Here’s how SIREN is defined in PyTorch. The key difference is the use of the SineLayer class, which replaces the standard linear layers in the MLP. The SineLayer applies a sine function to the output of a linear layer, with a frequency controlled by the omega_0 parameter. The SIREN class then stacks multiple SineLayer instances to create a deep network with sinusoidal activations. The choice of omega_0 determines the frequency of the sine functions and can be tuned to capture different spatial frequencies in the data.
Finally, we run training and save the display and animation frames. This time we should see convergence being achieved faster, and more detailed predictions compared to the MLP, thanks to SIREN’s ability to capture high-frequency spatial patterns more effectively.
And finally stich the animation frames together to create a video that shows the training process of the SIREN model.
Show the code
if create_animation: create_mp4_from_frames(anim_dir, "The_Arnolfini_portrait_RGB_SIREN.mp4", fps=12) cleanup_frames(anim_dir)

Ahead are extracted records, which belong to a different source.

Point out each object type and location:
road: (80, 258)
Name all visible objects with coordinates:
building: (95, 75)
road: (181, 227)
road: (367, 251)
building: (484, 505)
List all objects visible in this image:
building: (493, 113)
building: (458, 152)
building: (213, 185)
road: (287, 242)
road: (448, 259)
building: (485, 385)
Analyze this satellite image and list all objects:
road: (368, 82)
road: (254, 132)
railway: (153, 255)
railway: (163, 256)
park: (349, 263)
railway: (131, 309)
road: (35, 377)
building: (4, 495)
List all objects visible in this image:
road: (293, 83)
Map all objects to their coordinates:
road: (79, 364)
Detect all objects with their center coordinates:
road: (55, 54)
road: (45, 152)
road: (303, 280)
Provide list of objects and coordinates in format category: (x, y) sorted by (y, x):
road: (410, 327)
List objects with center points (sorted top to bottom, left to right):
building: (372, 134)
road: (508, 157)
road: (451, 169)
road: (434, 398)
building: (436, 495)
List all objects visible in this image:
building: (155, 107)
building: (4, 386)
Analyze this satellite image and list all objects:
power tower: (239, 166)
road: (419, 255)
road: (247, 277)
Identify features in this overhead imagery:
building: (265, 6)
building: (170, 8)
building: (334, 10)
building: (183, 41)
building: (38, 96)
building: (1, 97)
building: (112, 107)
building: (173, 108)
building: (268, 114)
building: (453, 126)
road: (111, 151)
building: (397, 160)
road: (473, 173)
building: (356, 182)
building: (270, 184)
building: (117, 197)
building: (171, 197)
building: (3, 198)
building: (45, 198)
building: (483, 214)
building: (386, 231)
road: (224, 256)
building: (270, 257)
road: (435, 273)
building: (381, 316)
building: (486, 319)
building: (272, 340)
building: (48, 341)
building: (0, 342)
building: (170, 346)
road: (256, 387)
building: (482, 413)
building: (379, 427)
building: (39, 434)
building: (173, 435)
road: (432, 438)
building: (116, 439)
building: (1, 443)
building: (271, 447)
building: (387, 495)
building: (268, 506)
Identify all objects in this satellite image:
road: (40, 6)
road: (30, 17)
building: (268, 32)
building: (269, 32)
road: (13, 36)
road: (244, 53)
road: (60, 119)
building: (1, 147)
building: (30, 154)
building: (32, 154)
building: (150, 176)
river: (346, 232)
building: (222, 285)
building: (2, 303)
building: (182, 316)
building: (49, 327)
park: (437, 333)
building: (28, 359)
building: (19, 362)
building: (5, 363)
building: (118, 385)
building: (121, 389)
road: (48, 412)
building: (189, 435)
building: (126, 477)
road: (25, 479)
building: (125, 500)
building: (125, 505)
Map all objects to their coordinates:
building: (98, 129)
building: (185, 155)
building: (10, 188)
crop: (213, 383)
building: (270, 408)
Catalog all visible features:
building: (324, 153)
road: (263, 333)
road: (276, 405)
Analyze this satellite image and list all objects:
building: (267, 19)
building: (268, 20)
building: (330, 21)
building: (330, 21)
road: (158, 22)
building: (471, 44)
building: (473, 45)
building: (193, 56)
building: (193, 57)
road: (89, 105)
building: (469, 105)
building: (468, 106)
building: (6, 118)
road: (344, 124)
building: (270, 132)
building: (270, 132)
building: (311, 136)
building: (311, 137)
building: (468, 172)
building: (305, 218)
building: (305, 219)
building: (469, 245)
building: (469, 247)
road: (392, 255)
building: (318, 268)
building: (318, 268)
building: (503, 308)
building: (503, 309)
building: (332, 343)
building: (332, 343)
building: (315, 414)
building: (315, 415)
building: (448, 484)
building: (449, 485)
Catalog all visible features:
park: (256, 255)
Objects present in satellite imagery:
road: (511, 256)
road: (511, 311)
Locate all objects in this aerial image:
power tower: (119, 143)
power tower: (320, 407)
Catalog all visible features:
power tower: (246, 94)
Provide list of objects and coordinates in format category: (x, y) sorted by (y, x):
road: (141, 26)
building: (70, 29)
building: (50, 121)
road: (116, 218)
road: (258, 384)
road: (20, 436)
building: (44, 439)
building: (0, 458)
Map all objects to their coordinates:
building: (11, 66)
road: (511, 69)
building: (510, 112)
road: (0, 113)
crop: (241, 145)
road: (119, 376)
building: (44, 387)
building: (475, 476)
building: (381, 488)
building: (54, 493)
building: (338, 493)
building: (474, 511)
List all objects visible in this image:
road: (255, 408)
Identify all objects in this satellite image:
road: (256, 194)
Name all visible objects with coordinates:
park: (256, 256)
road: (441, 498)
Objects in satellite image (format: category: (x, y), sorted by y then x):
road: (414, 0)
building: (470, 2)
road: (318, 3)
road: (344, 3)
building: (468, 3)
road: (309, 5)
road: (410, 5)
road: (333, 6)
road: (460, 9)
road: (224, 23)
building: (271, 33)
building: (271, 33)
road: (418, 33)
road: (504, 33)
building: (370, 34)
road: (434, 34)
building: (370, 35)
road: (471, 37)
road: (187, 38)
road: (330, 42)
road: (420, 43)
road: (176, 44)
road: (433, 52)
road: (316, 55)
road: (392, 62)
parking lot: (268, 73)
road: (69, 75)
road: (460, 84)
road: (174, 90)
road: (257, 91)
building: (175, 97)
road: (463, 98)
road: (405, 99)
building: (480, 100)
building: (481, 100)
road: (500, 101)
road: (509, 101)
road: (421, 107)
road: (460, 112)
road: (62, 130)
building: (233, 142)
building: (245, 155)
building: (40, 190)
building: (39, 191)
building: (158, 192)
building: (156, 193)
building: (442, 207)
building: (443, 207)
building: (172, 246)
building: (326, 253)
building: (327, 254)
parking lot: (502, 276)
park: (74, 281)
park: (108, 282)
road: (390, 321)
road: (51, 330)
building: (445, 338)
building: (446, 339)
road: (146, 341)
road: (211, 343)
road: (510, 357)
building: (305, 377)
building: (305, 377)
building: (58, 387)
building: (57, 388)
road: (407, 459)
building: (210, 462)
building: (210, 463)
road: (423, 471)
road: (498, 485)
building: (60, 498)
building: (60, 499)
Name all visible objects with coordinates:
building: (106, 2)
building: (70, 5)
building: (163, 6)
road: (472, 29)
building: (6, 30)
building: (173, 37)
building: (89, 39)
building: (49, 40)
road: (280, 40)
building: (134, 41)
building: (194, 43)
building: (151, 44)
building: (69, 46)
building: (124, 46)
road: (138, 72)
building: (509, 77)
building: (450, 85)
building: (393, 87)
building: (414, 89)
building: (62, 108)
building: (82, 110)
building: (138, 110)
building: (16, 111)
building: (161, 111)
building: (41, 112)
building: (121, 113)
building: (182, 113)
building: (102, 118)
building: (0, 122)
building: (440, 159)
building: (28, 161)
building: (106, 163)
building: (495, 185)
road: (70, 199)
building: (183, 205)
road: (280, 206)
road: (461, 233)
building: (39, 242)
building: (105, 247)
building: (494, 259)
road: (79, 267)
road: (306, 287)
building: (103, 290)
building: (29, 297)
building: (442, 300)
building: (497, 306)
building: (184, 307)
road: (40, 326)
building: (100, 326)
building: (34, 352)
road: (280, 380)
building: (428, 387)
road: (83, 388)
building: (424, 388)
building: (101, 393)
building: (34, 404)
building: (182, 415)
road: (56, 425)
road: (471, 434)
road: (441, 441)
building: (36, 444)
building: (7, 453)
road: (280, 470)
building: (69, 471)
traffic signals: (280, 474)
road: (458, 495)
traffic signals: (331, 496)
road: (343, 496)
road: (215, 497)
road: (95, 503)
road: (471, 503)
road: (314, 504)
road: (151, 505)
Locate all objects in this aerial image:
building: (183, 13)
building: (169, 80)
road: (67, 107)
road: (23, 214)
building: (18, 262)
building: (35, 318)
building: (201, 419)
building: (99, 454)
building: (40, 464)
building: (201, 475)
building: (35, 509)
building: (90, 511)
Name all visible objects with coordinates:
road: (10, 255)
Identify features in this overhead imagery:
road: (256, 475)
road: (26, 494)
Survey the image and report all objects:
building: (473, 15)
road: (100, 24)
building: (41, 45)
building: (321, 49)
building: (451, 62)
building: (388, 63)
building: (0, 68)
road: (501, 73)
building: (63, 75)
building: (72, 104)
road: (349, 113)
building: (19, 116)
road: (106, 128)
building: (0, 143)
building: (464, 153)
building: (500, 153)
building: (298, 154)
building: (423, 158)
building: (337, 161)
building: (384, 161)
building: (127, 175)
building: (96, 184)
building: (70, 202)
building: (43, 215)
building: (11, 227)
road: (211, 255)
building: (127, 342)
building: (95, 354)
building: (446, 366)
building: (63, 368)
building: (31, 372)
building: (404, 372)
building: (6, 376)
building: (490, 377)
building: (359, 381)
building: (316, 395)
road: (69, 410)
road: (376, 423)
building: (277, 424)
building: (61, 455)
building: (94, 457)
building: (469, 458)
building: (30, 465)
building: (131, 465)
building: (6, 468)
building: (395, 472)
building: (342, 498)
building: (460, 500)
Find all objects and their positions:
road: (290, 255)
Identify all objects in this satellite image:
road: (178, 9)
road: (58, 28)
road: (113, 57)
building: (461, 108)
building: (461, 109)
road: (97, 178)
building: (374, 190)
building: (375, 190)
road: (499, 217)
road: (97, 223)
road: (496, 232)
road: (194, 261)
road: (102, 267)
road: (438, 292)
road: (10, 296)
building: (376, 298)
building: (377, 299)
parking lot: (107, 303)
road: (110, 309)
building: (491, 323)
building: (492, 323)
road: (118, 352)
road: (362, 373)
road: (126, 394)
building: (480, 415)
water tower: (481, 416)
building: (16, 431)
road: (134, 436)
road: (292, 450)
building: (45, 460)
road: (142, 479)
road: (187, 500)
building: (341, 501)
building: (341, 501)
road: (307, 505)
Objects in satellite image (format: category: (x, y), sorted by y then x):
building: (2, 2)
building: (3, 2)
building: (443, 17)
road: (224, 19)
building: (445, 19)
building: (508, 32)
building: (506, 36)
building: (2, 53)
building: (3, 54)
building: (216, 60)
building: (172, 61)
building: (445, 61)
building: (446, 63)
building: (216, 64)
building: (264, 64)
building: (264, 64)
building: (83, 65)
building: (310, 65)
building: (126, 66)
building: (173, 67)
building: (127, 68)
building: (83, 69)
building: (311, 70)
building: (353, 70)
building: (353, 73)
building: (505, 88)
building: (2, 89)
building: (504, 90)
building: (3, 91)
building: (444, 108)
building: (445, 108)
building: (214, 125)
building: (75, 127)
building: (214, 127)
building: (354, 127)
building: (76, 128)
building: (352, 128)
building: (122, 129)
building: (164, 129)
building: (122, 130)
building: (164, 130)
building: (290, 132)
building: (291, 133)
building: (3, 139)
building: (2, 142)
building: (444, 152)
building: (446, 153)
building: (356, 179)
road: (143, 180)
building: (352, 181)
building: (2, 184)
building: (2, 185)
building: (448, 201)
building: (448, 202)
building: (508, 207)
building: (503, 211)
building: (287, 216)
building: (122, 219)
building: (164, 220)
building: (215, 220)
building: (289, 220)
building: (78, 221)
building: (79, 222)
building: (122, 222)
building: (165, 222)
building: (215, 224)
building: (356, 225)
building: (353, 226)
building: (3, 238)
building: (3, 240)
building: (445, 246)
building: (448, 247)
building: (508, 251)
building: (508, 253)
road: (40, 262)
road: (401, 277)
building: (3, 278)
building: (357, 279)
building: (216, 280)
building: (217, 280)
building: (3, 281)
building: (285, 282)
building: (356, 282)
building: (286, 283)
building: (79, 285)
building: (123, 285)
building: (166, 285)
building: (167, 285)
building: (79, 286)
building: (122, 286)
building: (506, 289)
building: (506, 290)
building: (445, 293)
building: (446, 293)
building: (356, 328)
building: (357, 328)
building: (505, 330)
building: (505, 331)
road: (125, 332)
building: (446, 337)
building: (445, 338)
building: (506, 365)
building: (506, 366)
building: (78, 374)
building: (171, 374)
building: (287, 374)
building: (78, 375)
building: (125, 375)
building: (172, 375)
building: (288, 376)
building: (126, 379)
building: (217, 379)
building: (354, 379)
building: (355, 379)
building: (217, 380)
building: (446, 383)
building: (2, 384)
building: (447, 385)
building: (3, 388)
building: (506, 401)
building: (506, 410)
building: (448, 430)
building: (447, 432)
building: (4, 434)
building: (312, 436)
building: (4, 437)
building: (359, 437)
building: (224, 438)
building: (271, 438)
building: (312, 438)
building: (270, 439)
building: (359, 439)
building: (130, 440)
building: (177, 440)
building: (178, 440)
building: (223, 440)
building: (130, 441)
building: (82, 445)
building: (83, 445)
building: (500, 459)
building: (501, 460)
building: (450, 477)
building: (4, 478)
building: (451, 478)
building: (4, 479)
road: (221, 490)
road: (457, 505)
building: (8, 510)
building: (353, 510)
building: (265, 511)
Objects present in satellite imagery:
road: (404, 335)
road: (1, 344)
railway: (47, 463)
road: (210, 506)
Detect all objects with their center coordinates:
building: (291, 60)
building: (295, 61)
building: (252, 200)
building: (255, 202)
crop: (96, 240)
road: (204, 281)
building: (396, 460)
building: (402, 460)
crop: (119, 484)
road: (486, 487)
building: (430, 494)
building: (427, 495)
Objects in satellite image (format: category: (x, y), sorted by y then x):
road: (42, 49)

Notice how this time SIREN captures fine details much faster and accurately than the MLP. It has almost memorized the training data, showing the effectiveness of SIREN in high-frequency function representation. The Adam optimizer, in this case, has an easier time navigating the loss landscape, converging to the target image much faster and with more precision.
Final remarks
Hopefully this experiment has given you a better understanding of the role of optimisation in machine learning, it is a crucial aspect that affects how well models perform and converge during training, and despite the somewhat complex nature of the algorithms employed, it is possible for anyone to get a rough intuition of how they work.